---------- EXTRACTED INFORMATION
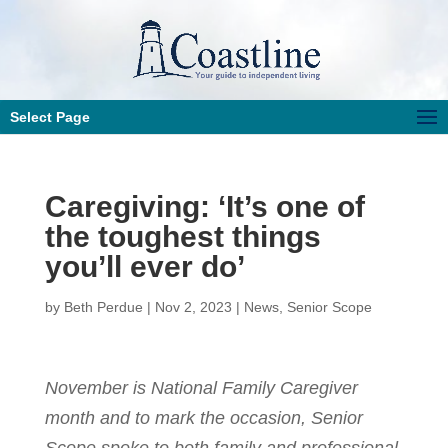
Select Page
Caregiving: ‘It’s one of
the toughest things
you’ll ever do’
by
Beth Perdue
|
Nov 2, 2023
|
News
,
Senior Scope
November is National Family Caregiver
month and to mark the occasion, Senior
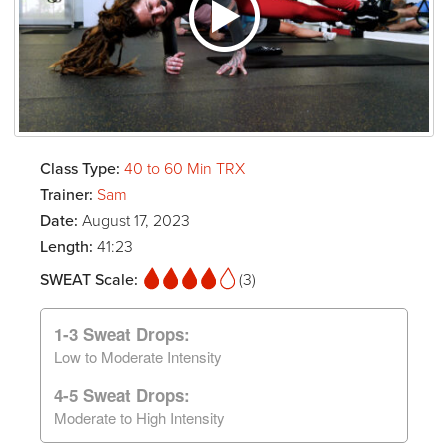
Class Type:
40 to 60 Min TRX
Trainer:
Sam
Date:
August 17, 2023
Length:
41:23
SWEAT Scale:
(3)
1-3 Sweat Drops:
Low to Moderate Intensity
4-5 Sweat Drops:
Moderate to High Intensity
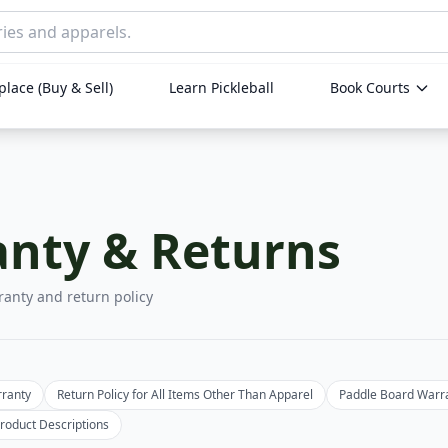
lace (Buy & Sell)
Learn Pickleball
Book Courts
nty & Returns
ranty and return policy
rranty
Return Policy for All Items Other Than Apparel
Paddle Board Warr
roduct Descriptions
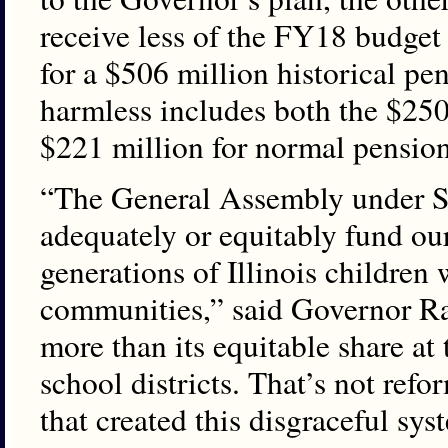
receive less of the FY18 budget
for a $506 million historical p
harmless includes both the $250
$221 million for normal pension 
“The General Assembly under S
adequately or equitably fund our
generations of Illinois children
communities,” said Governor Rau
more than its equitable share at
school districts. That’s not refor
that created this disgraceful sys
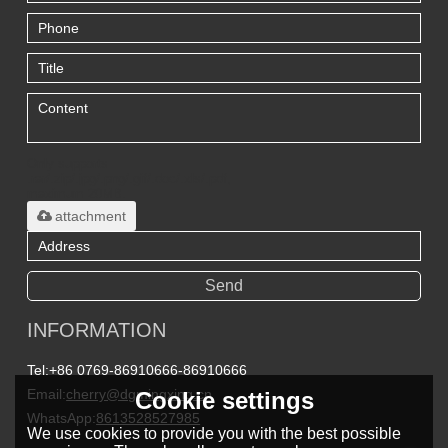
Only supports
.rar/.zip/.jpg/.png/.gif/.doc/.xls/.pdf,
maximum 20MB.
attachment
Send
INFORMATION
Tel:
+86 0769-86910666-86910666
Email:
cherry@dgmingxing.cn
Cookie settings
WhatsApp:
8613528527985
We use cookies to provide you with the best possible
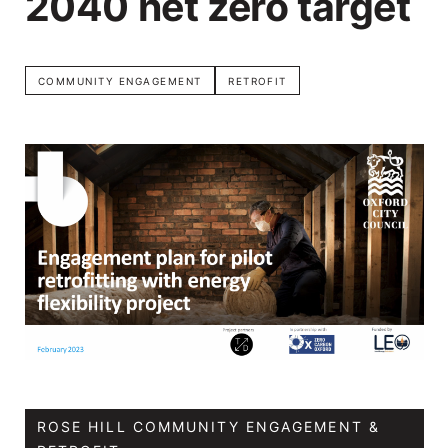
2040 net zero target
COMMUNITY ENGAGEMENT
RETROFIT
ROSE HILL COMMUNITY ENGAGEMENT &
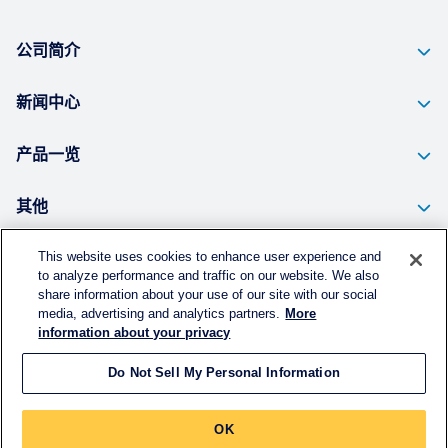
公司简介
新闻中心
产品一览
其他
This website uses cookies to enhance user experience and
to analyze performance and traffic on our website. We also
个人信息的保护方针
share information about your use of our site with our social
media, advertising and analytics partners.
More
使用须知
information about your privacy
Do Not Sell My Personal Information
©
KURARAY CHINA CO., LTD.
All RIGHTS RESERVED.
OK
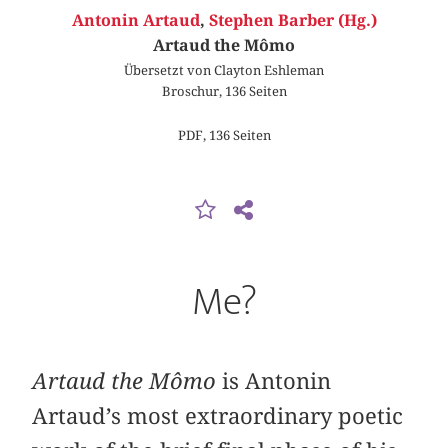
Antonin Artaud
,
Stephen Barber (Hg.)
Artaud the Mômo
Übersetzt von Clayton Eshleman
Broschur, 136 Seiten
PDF, 136 Seiten
Me?
Artaud the Mômo
is Antonin
Artaud’s most extraordinary poetic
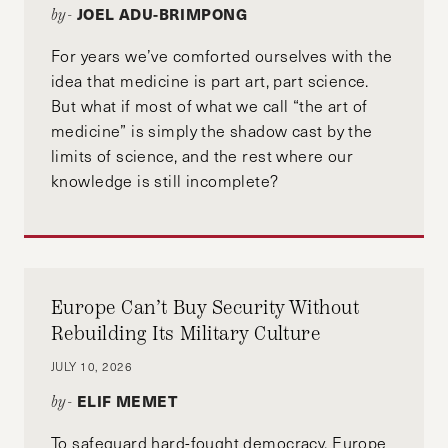
JOEL ADU-BRIMPONG
by-
For years we’ve comforted ourselves with the
idea that medicine is part art, part science.
But what if most of what we call “the art of
medicine” is simply the shadow cast by the
limits of science, and the rest where our
knowledge is still incomplete?
Europe Can’t Buy Security Without
Rebuilding Its Military Culture
JULY 10, 2026
ELIF MEMET
by-
To safeguard hard-fought democracy, Europe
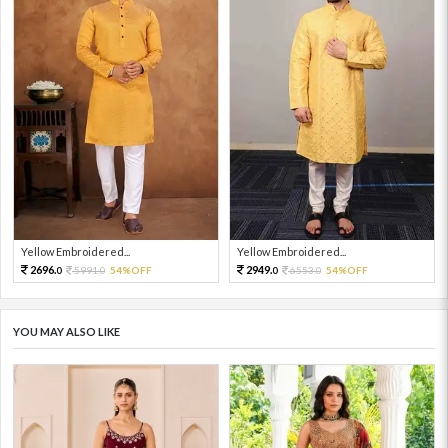
Yellow Embroidered...
Yellow Embroidered...
2696.
2949.
5991.
54%OFF
6553.
54%OFF
0
0
0
0
YOU MAY ALSO LIKE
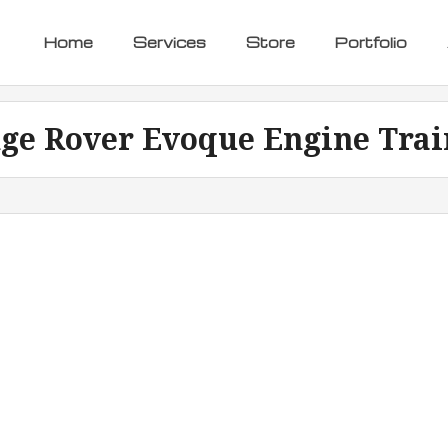
Home
Services
Store
Portfolio
ge Rover Evoque Engine Trai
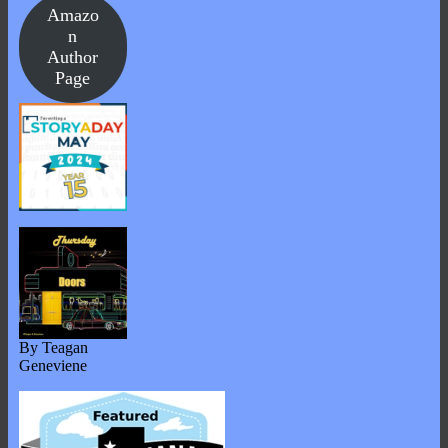
Amazo
n
Author
Page
By Teagan
Geneviene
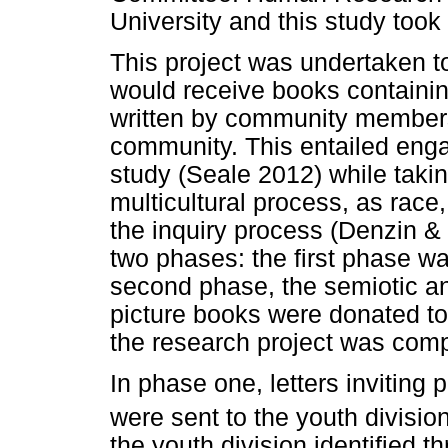
University and this study took
This project was undertaken t
would receive books containin
written by community members,
community. This entailed enga
study (Seale 2012) while takin
multicultural process, as race
the inquiry process (Denzin &
two phases: the first phase wa
second phase, the semiotic an
picture books were donated to
the research project was comp
In phase one, letters inviting p
were sent to the youth divisio
the youth division identified 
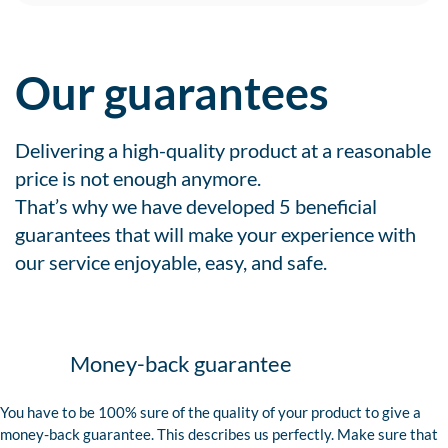
Our guarantees
Delivering a high-quality product at a reasonable
price is not enough anymore.
That’s why we have developed 5 beneficial
guarantees that will make your experience with
our service enjoyable, easy, and safe.
Money-back guarantee
You have to be 100% sure of the quality of your product to give a
money-back guarantee. This describes us perfectly. Make sure that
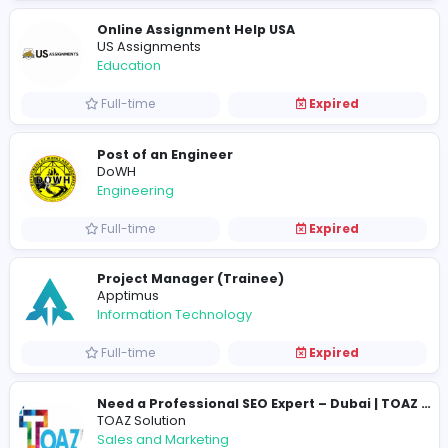
Education
Part-time
Expired
Online Assignment Help USA
US Assignments
Education
Full-time
Expired
Post of an Engineer
DoWH
Engineering
Full-time
Expired
Project Manager (Trainee)
Apptimus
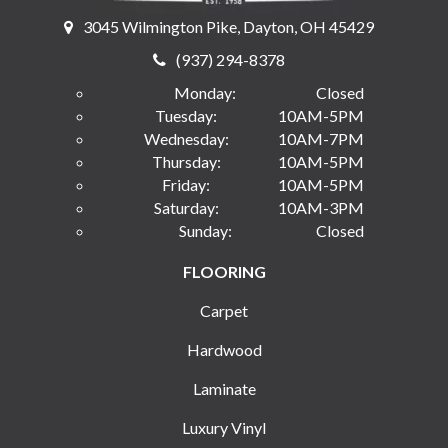
3045 Wilmington Pike, Dayton, OH 45429
(937) 294-8378
Monday:
Closed
Tuesday:
10AM-5PM
Wednesday:
10AM-7PM
Thursday:
10AM-5PM
Friday:
10AM-5PM
Saturday:
10AM-3PM
Sunday:
Closed
FLOORING
Carpet
Hardwood
Laminate
Luxury Vinyl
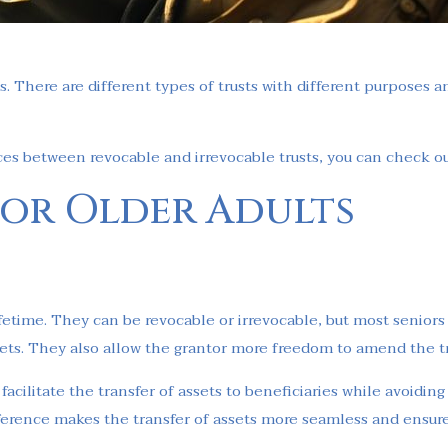
s. There are different types of trusts with different purposes a
ces between revocable and irrevocable trusts, you can check out
 for Older Adults
 lifetime. They can be revocable or irrevocable, but most seniors
ssets. They also allow the grantor more freedom to amend the tr
facilitate the transfer of assets to beneficiaries while avoiding
fference makes the transfer of assets more seamless and ensure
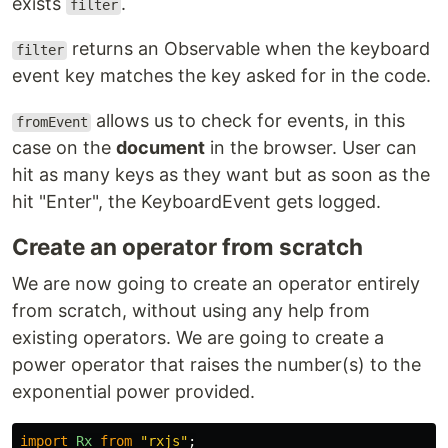
exists
.
filter
returns an Observable when the keyboard
filter
event key matches the key asked for in the code.
allows us to check for events, in this
fromEvent
case on the
document
in the browser. User can
hit as many keys as they want but as soon as the
hit "Enter", the KeyboardEvent gets logged.
Create an operator from scratch
We are now going to create an operator entirely
from scratch, without using any help from
existing operators. We are going to create a
power operator that raises the number(s) to the
exponential power provided.
import
Rx
from
"
rxjs
"
;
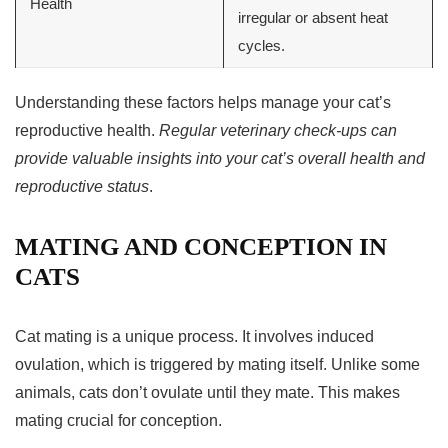
Health
irregular or absent heat
cycles.
Understanding these factors helps manage your cat’s
reproductive health.
Regular veterinary check-ups can
provide valuable insights into your cat’s overall health and
reproductive status
.
MATING AND CONCEPTION IN
CATS
Cat mating
is a unique process. It involves induced
ovulation, which is triggered by mating itself. Unlike some
animals, cats don’t ovulate until they mate. This makes
mating crucial for
conception
.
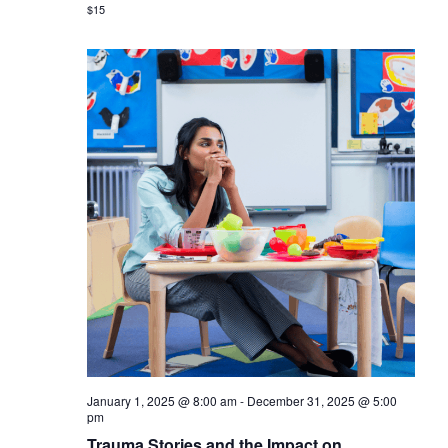
$15
January 1, 2025 @ 8:00 am
-
December 31, 2025 @ 5:00
pm
Trauma Stories and the Impact on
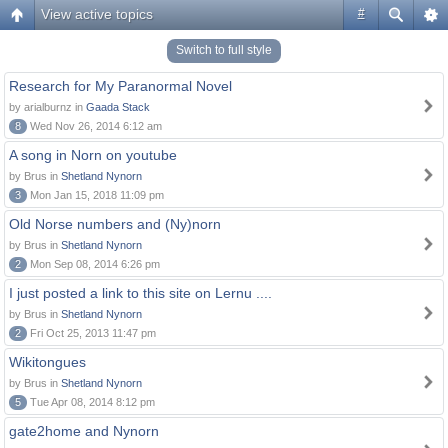
View active topics
#
Switch to full style
Research for My Paranormal Novel
by arialburnz in
Gaada Stack
8
Wed Nov 26, 2014 6:12 am
A song in Norn on youtube
by Brus in
Shetland Nynorn
3
Mon Jan 15, 2018 11:09 pm
Old Norse numbers and (Ny)norn
by Brus in
Shetland Nynorn
2
Mon Sep 08, 2014 6:26 pm
I just posted a link to this site on Lernu ....
by Brus in
Shetland Nynorn
2
Fri Oct 25, 2013 11:47 pm
Wikitongues
by Brus in
Shetland Nynorn
5
Tue Apr 08, 2014 8:12 pm
gate2home and Nynorn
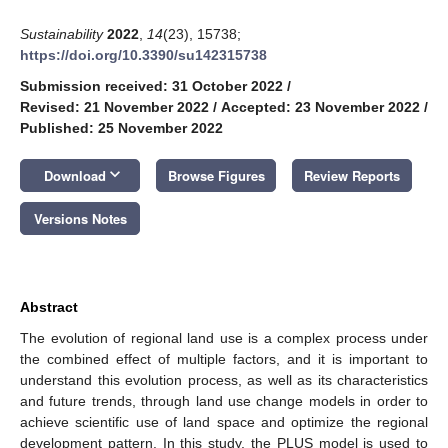
Sustainability
2022
,
14
(23), 15738;
https://doi.org/10.3390/su142315738
Submission received: 31 October 2022
/
Revised: 21 November 2022
/
Accepted: 23 November 2022
/
Published: 25 November 2022
keyboard_arrow_down
Download
Browse Figures
Review Reports
Versions Notes
Abstract
The evolution of regional land use is a complex process under
the combined effect of multiple factors, and it is important to
understand this evolution process, as well as its characteristics
and future trends, through land use change models in order to
achieve scientific use of land space and optimize the regional
development pattern. In this study, the PLUS model is used to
--------------------
EXERCISE DIRECTIONS: Write out the text of all the records above line for line, without changing anything. Leave the pictures out of your answer.

EXERCISE SOLUTION:
Select Page
Caregiving: ‘It’s one of
the toughest things
you’ll ever do’
by
Beth Perdue
|
Nov 2, 2023
|
News
,
Senior Scope
November is National Family Caregiver
month and to mark the occasion, Senior
Class Type:
40 to 60 Min TRX
Trainer:
Sam
Date:
August 17, 2023
Length:
41:23
SWEAT Scale:
(3)
1-3 Sweat Drops:
Low to Moderate Intensity
4-5 Sweat Drops:
Moderate to High Intensity
lace (Buy & Sell)
Learn Pickleball
Book Courts
nty & Returns
ranty and return policy
rranty
Return Policy for All Items Other Than Apparel
Paddle Board Warr
roduct Descriptions
receive less of the FY18 budget
for a $506 million historical p
harmless includes both the $250
$221 million for normal pension 
“The General Assembly under S
adequately or equitably fund our
generations of Illinois children
communities,” said Governor Rau
more than its equitable share at
school districts. That’s not refor
that created this disgraceful sys
Only supports
.rar/.zip/.jpg/.png/.gif/.doc/.xls/.pdf,
maximum 20MB.
attachment
Send
INFORMATION
Tel:
+86 0769-86910666-86910666
Email:
cherry@dgmingxing.cn
Cookie settings
WhatsApp:
8613528527985
We use cookies to provide you with the best possible
2040 net zero target
COMMUNITY ENGAGEMENT
RETROFIT
ROSE HILL COMMUNITY ENGAGEMENT &
公司简介
新闻中心
产品一览
其他
This website uses cookies to enhance user experience and
to analyze performance and traffic on our website. We also
个人信息的保护方针
share information about your use of our site with our social
media, advertising and analytics partners.
More
使用须知
information about your privacy
Do Not Sell My Personal Information
©
KURARAY CHINA CO., LTD.
All RIGHTS RESERVED.
OK
Antonin Artaud
,
Stephen Barber (Hg.)
Artaud the Mômo
Übersetzt von Clayton Eshleman
Broschur, 136 Seiten
PDF, 136 Seiten
Me?
Artaud the Mômo
is Antonin
Artaud’s most extraordinary poetic
JOEL ADU-BRIMPONG
by-
For years we’ve comforted ourselves with the
idea that medicine is part art, part science.
But what if most of what we call “the art of
medicine” is simply the shadow cast by the
limits of science, and the rest where our
knowledge is still incomplete?
Europe Can’t Buy Security Without
Rebuilding Its Military Culture
JULY 10, 2026
ELIF MEMET
by-
To safeguard hard-fought democracy, Europe
Yellow Embroidered...
Yellow Embroidered...
2696.
2949.
5991.
54%OFF
6553.
54%OFF
0
0
0
0
YOU MAY ALSO LIKE
Home
Services
Store
Portfolio
ge Rover Evoque Engine Trai
Amazo
n
Author
Page
By Teagan
Geneviene
University and this study took
This project was undertaken t
would receive books containin
written by community members,
community. This entailed enga
study (Seale 2012) while takin
multicultural process, as race
the inquiry process (Denzin &
two phases: the first phase wa
second phase, the semiotic an
picture books were donated to
the research project was comp
In phase one, letters inviting p
were sent to the youth divisio
the youth division identified 
Our guarantees
Delivering a high-quality product at a reasonable
price is not enough anymore.
That’s why we have developed 5 beneficial
guarantees that will make your experience with
our service enjoyable, easy, and safe.
Money-back guarantee
You have to be 100% sure of the quality of your product to give a
money-back guarantee. This describes us perfectly. Make sure that
Education
Part-time
Expired
Online Assignment Help USA
US Assignments
Education
Full-time
Expired
Post of an Engineer
DoWH
Engineering
Full-time
Expired
Project Manager (Trainee)
Apptimus
3045 Wilmington Pike, Dayton, OH 45429
(937) 294-8378
Monday:
Closed
Tuesday:
10AM-5PM
Wednesday:
10AM-7PM
Thursday:
10AM-5PM
Friday:
10AM-5PM
Saturday:
10AM-3PM
Sunday:
Closed
FLOORING
Carpet
Hardwood
Laminate
Luxury Vinyl
s. There are different types of trusts with different purposes a
ces between revocable and irrevocable trusts, you can check out
 for Older Adults
 lifetime. They can be revocable or irrevocable, but most seniors
ssets. They also allow the grantor more freedom to amend the tr
facilitate the transfer of assets to beneficiaries while avoiding
fference makes the transfer of assets more seamless and ensure
exists
.
filter
returns an Observable when the keyboard
filter
event key matches the key asked for in the code.
allows us to check for events, in this
fromEvent
case on the
document
in the browser. User can
hit as many keys as they want but as soon as the
hit "Enter", the KeyboardEvent gets logged.
Create an operator from scratch
We are now going to create an operator entirely
from scratch, without using any help from
existing operators. We are going to create a
power operator that raises the number(s) to the
exponential power provided.
import
Rx
from
"
rxjs
"
;
Health
irregular or absent heat
cycles.
Understanding these factors helps manage your cat’s
reproductive health.
Regular veterinary check-ups can
provide valuable insights into your cat’s overall health and
reproductive status
.
MATING AND CONCEPTION IN
CATS
Cat mating
is a unique process. It involves induced
ovulation, which is triggered by mating itself. Unlike some
animals, cats don’t ovulate until they mate. This makes
mating crucial for
conception
.
$15
January 1, 2025 @ 8:00 am
-
December 31, 2025 @ 5:00
pm
Trauma Stories and the Impact on
View active topics
#
Switch to full style
Research for My Paranormal Novel
by arialburnz in
Gaada Stack
8
Wed Nov 26, 2014 6:12 am
A song in Norn on youtube
by Brus in
Shetland Nynorn
3
Mon Jan 15, 2018 11:09 pm
Old Norse numbers and (Ny)norn
by Brus in
Shetland Nynorn
2
Mon Sep 08, 2014 6:26 pm
I just posted a link to this site on Lernu ....
by Brus in
Shetland Nynorn
2
Fri Oct 25, 2013 11:47 pm
Wikitongues
by Brus in
Shetland Nynorn
5
Tue Apr 08, 2014 8:12 pm
gate2home and Nynorn
Sustainability
2022
,
14
(23), 15738;
https://doi.org/10.3390/su142315738
Submission received: 31 October 2022
/
Revised: 21 November 2022
/
Accepted: 23 November 2022
/
Published: 25 November 2022
keyboard_arrow_down
Download
Browse Figures
Review Reports
Versions Notes
Abstract
The evolution of regional land use is a complex process under
the combined effect of multiple factors, and it is important to
understand this evolution process, as well as its characteristics
and future trends, through land use change models in order to
achieve scientific use of land space and optimize the regional
development pattern. In this study, the PLUS model is used to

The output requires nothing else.